Monday, May. 22, 1950

Breakthrough?

Around the blue baize table in London's gloomy Lancaster House, the Western Big Three Foreign Ministers conferred for three days. Dean Acheson, crisp, clear and didactic, drove home his sharp points with a wagging forefinger. Britain's ailing Ernest Bevin, chomping away at his dentures, was his usual solid and grumpy self. France's Robert Schuman punctuated his speeches with faint smiles and exquisite little gestures of courtesy; he sat modestly hunched over the table, as if he were the least important man in the room.

In fact, last week, Schuman was the most important. The conference was dominated by his dramatic proposal to merge the French and German coal and steel industries. The proposal was far more than an imaginative economic project; it was the offer of full partnership to Germany by its thrice-invaded, long-suffering and long-hating enemy.

From the Dreamers' Realm. Dean Acheson had gone to London haunted by the feeling that the West had to do something--but he did not know just what. Ernie Bevin was not in the mood to do anything. For nearly two years, the U.S. had insistently told Western Europe that it must integrate economically--and perhaps politically. For nearly two years, the British had quietly blocked all moves toward genuine integration--partly because Britain's Socialist government wanted nothing to do with the non-socialist economies on the Continent. Long before the Foreign Ministers met in London last week, it was amply clear that the British would not assume leadership of Western Europe. The Schuman plan--the most important act of Western statesmanship since the launching of the Marshall Plan--was a totally unexpected assertion that France could and would assume the leadership. It swept into the brains of Western policymakers like a gust of fresh wind into a musty study long unaired. It gave genuine promise that the idea of Western European integration would finally emerge from the realm of dreamers and talkers into regions as real as coal and steel.

The Foreign Ministers did not officially commit themselves on the Schuman plan, merely reaffirmed the West's intentions of guiding West Germany back into the community of nations. The Foreign Ministers said that there would not be a peace treaty with Germany as long as the Russians held on to the country's eastern half. Meanwhile, the conference assigned experts to work out a plan to ease the technical state of war which exists between the Allies and West Germany. As many occupation controls as possible would be lifted--according to "the rate at which Germany advances toward . . . true democracy . . ." The ministers also declared that the West would not budge from Berlin.

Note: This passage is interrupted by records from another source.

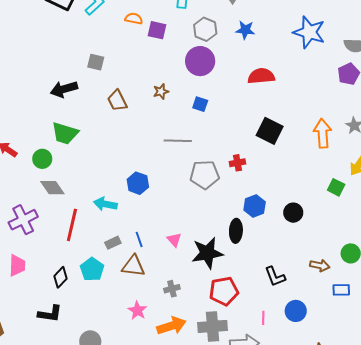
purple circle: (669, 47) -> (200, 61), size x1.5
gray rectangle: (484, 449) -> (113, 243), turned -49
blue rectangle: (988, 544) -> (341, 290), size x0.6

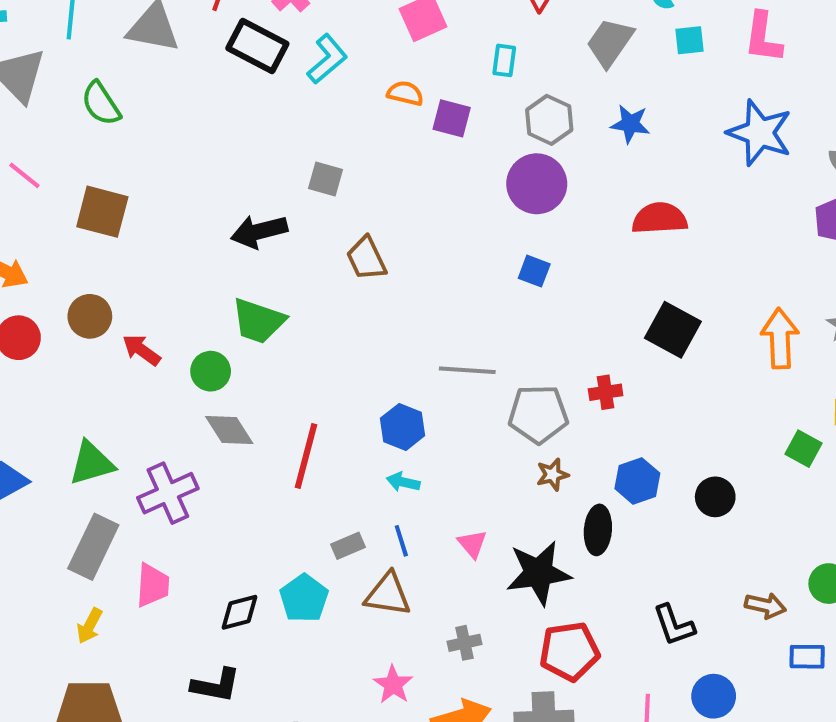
brown star: (161, 92) -> (553, 474), moved
gray line: (178, 141) -> (467, 370), moved
cyan arrow: (105, 204) -> (403, 482), moved, size x0.7
red line: (72, 225) -> (306, 456), moved
black diamond: (60, 277) -> (239, 612), turned 30

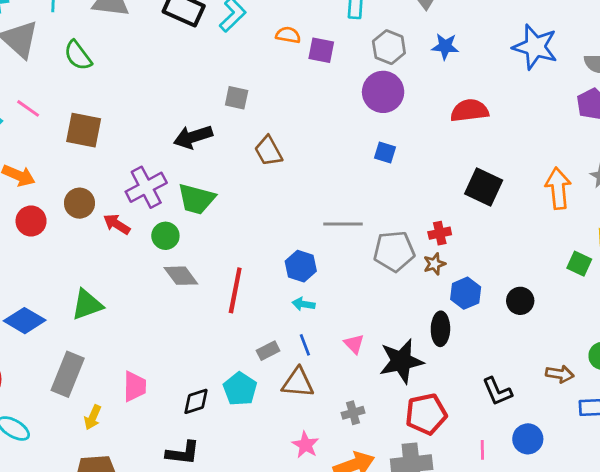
brown star: (553, 474) -> (434, 264), moved
purple cross: (168, 493) -> (146, 187), moved
gray rectangle: (93, 547) -> (68, 374), moved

Clearer & Firmer. France had assumed crucial importance not only in Western Europe, but in a more immediately dangerous cold war zone--Southeast Asia. Washington now feels that the French position in Indo-China is a key to the entire area. Last week, on the eve of the London conference, Dean Acheson formally decided to help the French in their costly war against IndoChina's Communist guerrillas (see NATIONAL AFFAIRS).

The Foreign Ministers also: 1) agreed it was high time to do something about the political, social and economic development of Africa; 2) assigned experts to study the problem of "excess population" in many countries and start "systematic exploration of opportunities for greater population mobility," i.e., migration; 3) agreed to meet again soon.

The conference produced no sensational results; but, chiefly thanks to shy Robert Schuman's bold initiative, the West's position seemed a great deal firmer and clearer than it had in some time. Reported TIME'S Washington Bureau: "Washington estimated tentatively that the Western Allies may be on the edge of their most important strategic breakthrough in the cold war since the Kremlin was forced, a year ago, to abandon the siege of Berlin."